ADT Reports First Quarter 2013 Results
The ADT Corporation (NYSE: ADT):
- Recurring revenue of $744 million, up 5.1%
- Net income of $105 million, up 12.9%
- EBITDA before special items of $417 million, up 6.1%
- GAAP diluted earnings per share of $0.44 and earnings per share before special items of $0.44
- ADT Pulse overall take rate at 18.6% in the quarter, up from 7.2% last year
| ($ in millions, except per-share amounts) | ||||||
| Q1 2013 | Q1 2012 | Change | ||||
| Recurring revenue | $744 | $708 | 5.1% | |||
| Other revenue | $65 | $87 | -25.3% | |||
| Total revenue | $809 | $795 | 1.8% | |||
| Net income | $105 | $93 | 12.9% | |||
| EBITDA before special items 1 | $417 | $393 | 6.1% | |||
| EBITDA margin before special items 1 | 51.5% | 49.4% | 210 bps | |||
| Diluted earnings per share | $0.44 | $0.39 | 12.8% | |||
| Diluted earnings per share before special items 1 | $0.44 | $0.41 | 7.3% | |||
| 1 Reconciliations from GAAP to non-GAAP financial measures can be found in the attached tables, as well as on the Investor Relations section of our web site, www.ADT.com . | ||||||
The ADT Corporation (NYSE: ADT) today reported diluted earnings per share of $0.44 for the first quarter of 2013, and diluted earnings per share before special items of $0.44. Using the company’s cash tax rate, EPS before special items was $0.70 1.
Naren Gursahaney, ADT’s Chief Executive Officer, said, “We are pleased to start the new fiscal year with a very solid quarter characterized by continued strong growth in recurring revenue and EBITDA margin, along with stabilization in attrition rates.
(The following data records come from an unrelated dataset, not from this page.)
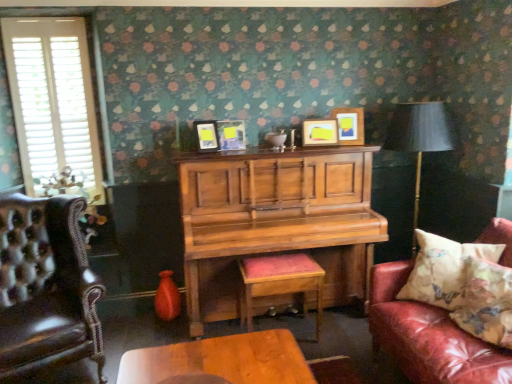
The width and height of the screenshot is (512, 384). In order to click on floral fabric cushion at right, the 1th pillow when ordered from back to front in this screenshot , I will do `click(443, 270)`.

Where is `wooden piano at center`? The width and height of the screenshot is (512, 384). wooden piano at center is located at coordinates (276, 221).

How much space does matte black picture frame at center, the fourth picture frame in the right-to-left sequence, occupy vertically?

matte black picture frame at center, the fourth picture frame in the right-to-left sequence, is 24.19 centimeters tall.

What do you see at coordinates (206, 136) in the screenshot? Image resolution: width=512 pixels, height=384 pixels. I see `matte black picture frame at center, the first picture frame positioned from the left` at bounding box center [206, 136].

What is the approximate height of wooden cushioned stool at center?

The height of wooden cushioned stool at center is 53.07 centimeters.

The width and height of the screenshot is (512, 384). Describe the element at coordinates (53, 100) in the screenshot. I see `white wooden shutters at left` at that location.

Locate an element on the screen. The height and width of the screenshot is (384, 512). floral fabric cushion at right, the 2th pillow positioned from the front is located at coordinates (443, 270).

Considering the sizes of objects leather tufted armchair at left and leather couch with floral pillow at right in the image provided, who is taller, leather tufted armchair at left or leather couch with floral pillow at right?

Standing taller between the two is leather tufted armchair at left.

Considering the sizes of leather tufted armchair at left and leather couch with floral pillow at right in the image, is leather tufted armchair at left wider or thinner than leather couch with floral pillow at right?

In the image, leather tufted armchair at left appears to be more narrow than leather couch with floral pillow at right.

Identify the location of chair above the leather couch with floral pillow at right (from the image's perspective). The width and height of the screenshot is (512, 384). [x=46, y=286].

Based on the photo, between matte yellow picture frame at upper right, the 1th picture frame in the right-to-left sequence, and leather tufted armchair at left, which one is positioned behind?

matte yellow picture frame at upper right, the 1th picture frame in the right-to-left sequence, is behind.

From a real-world perspective, which object rests below the other?

In real-world perspective, leather tufted armchair at left is lower.

From the picture: From the image's perspective, between matte yellow picture frame at upper right, the 4th picture frame viewed from the left, and leather tufted armchair at left, who is located below?

leather tufted armchair at left appears lower in the image.

Considering the relative positions of matte yellow picture frame at upper right, the 1th picture frame in the right-to-left sequence, and leather tufted armchair at left in the image provided, is matte yellow picture frame at upper right, the 1th picture frame in the right-to-left sequence, to the right of leather tufted armchair at left from the viewer's perspective?

Correct, you'll find matte yellow picture frame at upper right, the 1th picture frame in the right-to-left sequence, to the right of leather tufted armchair at left.

From the image's perspective, is matte black lampshade at right located beneath floral fabric cushion at right, which is counted as the first pillow, starting from the front?

Incorrect, from the image's perspective, matte black lampshade at right is higher than floral fabric cushion at right, which is counted as the first pillow, starting from the front.

Is point (452, 136) farther from viewer compared to point (482, 283)?

Yes, it is behind point (482, 283).

Is matte black lampshade at right wider than floral fabric cushion at right, which is counted as the first pillow, starting from the front?

Indeed, matte black lampshade at right has a greater width compared to floral fabric cushion at right, which is counted as the first pillow, starting from the front.

Is matte black lampshade at right oriented towards floral fabric cushion at right, positioned as the second pillow in back-to-front order?

Yes, matte black lampshade at right is aimed at floral fabric cushion at right, positioned as the second pillow in back-to-front order.

From the image's perspective, which one is positioned higher, wooden cushioned stool at center or leather couch with floral pillow at right?

leather couch with floral pillow at right.

Consider the image. Is wooden cushioned stool at center smaller than leather couch with floral pillow at right?

Yes, wooden cushioned stool at center is smaller than leather couch with floral pillow at right.

At what (x,y) coordinates should I click in order to perform the action: click on studio couch on the right side of wooden cushioned stool at center. Please return your answer as a coordinate pair (x, y). Image resolution: width=512 pixels, height=384 pixels. Looking at the image, I should click on (429, 337).

Based on the photo, is wooden cushioned stool at center at the left side of leather couch with floral pillow at right?

Indeed, wooden cushioned stool at center is positioned on the left side of leather couch with floral pillow at right.

Is matte yellow picture frame at upper right, the 4th picture frame viewed from the left, far away from wooden piano at center?

Actually, matte yellow picture frame at upper right, the 4th picture frame viewed from the left, and wooden piano at center are a little close together.

Considering the positions of point (355, 129) and point (313, 215), is point (355, 129) closer or farther from the camera than point (313, 215)?

Point (355, 129) is farther from the camera than point (313, 215).

Is matte yellow picture frame at upper right, the 1th picture frame in the right-to-left sequence, oriented towards wooden piano at center?

No, matte yellow picture frame at upper right, the 1th picture frame in the right-to-left sequence, is not facing towards wooden piano at center.

From a real-world perspective, is wooden cushioned stool at center physically below floral fabric cushion at right, the 1th pillow when ordered from back to front?

Indeed, from a real-world perspective, wooden cushioned stool at center is positioned beneath floral fabric cushion at right, the 1th pillow when ordered from back to front.

Considering the sizes of wooden cushioned stool at center and floral fabric cushion at right, the 2th pillow positioned from the front, in the image, is wooden cushioned stool at center wider or thinner than floral fabric cushion at right, the 2th pillow positioned from the front,?

wooden cushioned stool at center is wider than floral fabric cushion at right, the 2th pillow positioned from the front.

Considering their positions, is wooden cushioned stool at center located in front of or behind floral fabric cushion at right, the 1th pillow when ordered from back to front?

In the image, wooden cushioned stool at center appears behind floral fabric cushion at right, the 1th pillow when ordered from back to front.

From the image's perspective, which one is positioned lower, wooden cushioned stool at center or floral fabric cushion at right, the 1th pillow when ordered from back to front?

From the image's view, wooden cushioned stool at center is below.

From the picture: From the image's perspective, between matte yellow picture frame at upper right, the 4th picture frame viewed from the left, and wooden cushioned stool at center, who is located below?

wooden cushioned stool at center appears lower in the image.

Does matte yellow picture frame at upper right, the 4th picture frame viewed from the left, appear on the right side of wooden cushioned stool at center?

Yes.

Which object is more forward, matte yellow picture frame at upper right, the 1th picture frame in the right-to-left sequence, or wooden cushioned stool at center?

wooden cushioned stool at center is closer to the camera.

From a real-world perspective, between matte yellow picture frame at upper right, the 1th picture frame in the right-to-left sequence, and wooden cushioned stool at center, who is vertically lower?

wooden cushioned stool at center, from a real-world perspective.

Identify the location of chair on the left of the leather couch with floral pillow at right. (46, 286).

At what (x,y) coordinates should I click in order to perform the action: click on chair below the matte yellow picture frame at upper right, the 1th picture frame in the right-to-left sequence (from the image's perspective). Please return your answer as a coordinate pair (x, y). Looking at the image, I should click on (46, 286).

Which object lies further to the anchor point wooden cushioned stool at center, wooden piano at center or matte black picture frame at center, which is counted as the 2th picture frame, starting from the left?

matte black picture frame at center, which is counted as the 2th picture frame, starting from the left, is positioned further to the anchor wooden cushioned stool at center.

Estimate the real-world distances between objects in this image. Which object is further from matte black picture frame at center, the fourth picture frame in the right-to-left sequence, matte black picture frame at center, which is counted as the 2th picture frame, starting from the left, or matte yellow picture frame at upper right, the 1th picture frame in the right-to-left sequence?

Based on the image, matte yellow picture frame at upper right, the 1th picture frame in the right-to-left sequence, appears to be further to matte black picture frame at center, the fourth picture frame in the right-to-left sequence.

From the image, which object appears to be nearer to wooden cushioned stool at center, floral fabric cushion at right, which is counted as the first pillow, starting from the front, or wooden piano at center?

wooden piano at center lies closer to wooden cushioned stool at center than the other object.

When comparing their distances from matte black picture frame at center, which is counted as the 2th picture frame, starting from the left, does matte wooden picture frame at upper center, which appears as the 3th picture frame when viewed from the left, or leather tufted armchair at left seem further?

leather tufted armchair at left lies further to matte black picture frame at center, which is counted as the 2th picture frame, starting from the left, than the other object.

Which object lies nearer to the anchor point matte black lampshade at right, matte black picture frame at center, which is counted as the 2th picture frame, starting from the left, or matte black picture frame at center, the fourth picture frame in the right-to-left sequence?

matte black picture frame at center, which is counted as the 2th picture frame, starting from the left, is positioned closer to the anchor matte black lampshade at right.

From the picture: Looking at the image, which one is located further to floral fabric cushion at right, positioned as the second pillow in back-to-front order, floral fabric cushion at right, the 2th pillow positioned from the front, or matte wooden picture frame at upper center, positioned as the 2th picture frame in right-to-left order?

The object further to floral fabric cushion at right, positioned as the second pillow in back-to-front order, is matte wooden picture frame at upper center, positioned as the 2th picture frame in right-to-left order.

When comparing their distances from wooden cushioned stool at center, does matte yellow picture frame at upper right, the 1th picture frame in the right-to-left sequence, or matte black picture frame at center, the first picture frame positioned from the left, seem closer?

The object closer to wooden cushioned stool at center is matte black picture frame at center, the first picture frame positioned from the left.

Which object lies nearer to the anchor point matte black picture frame at center, the first picture frame positioned from the left, floral fabric cushion at right, the 1th pillow when ordered from back to front, or matte wooden picture frame at upper center, which appears as the 3th picture frame when viewed from the left?

The object closer to matte black picture frame at center, the first picture frame positioned from the left, is matte wooden picture frame at upper center, which appears as the 3th picture frame when viewed from the left.

What are the coordinates of `stool between white wooden shutters at left and floral fabric cushion at right, which is counted as the first pillow, starting from the front, in the horizontal direction` in the screenshot? It's located at (x=279, y=282).

At what (x,y) coordinates should I click in order to perform the action: click on table lamp positioned between floral fabric cushion at right, positioned as the second pillow in back-to-front order, and matte wooden picture frame at upper center, positioned as the 2th picture frame in right-to-left order, from near to far. Please return your answer as a coordinate pair (x, y). Looking at the image, I should click on (420, 135).

Where is `pillow situated between white wooden shutters at left and floral fabric cushion at right, which is counted as the first pillow, starting from the front, from left to right`? pillow situated between white wooden shutters at left and floral fabric cushion at right, which is counted as the first pillow, starting from the front, from left to right is located at coordinates (443, 270).

Find the location of a particular element. The height and width of the screenshot is (384, 512). dresser between white wooden shutters at left and matte black lampshade at right in the horizontal direction is located at coordinates (276, 221).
During the quarter we also began to execute on our previously announced share repurchase program, further supported by the implementation of an accelerated share repurchase initiative, announced today.” Gursahaney added, “Looking ahead to the balance of the year we will continue to focus on our ultimate objective of creating long-term value for our shareholders by reinvesting in our business to drive profitable growth, and returning excess cash to our shareholders.”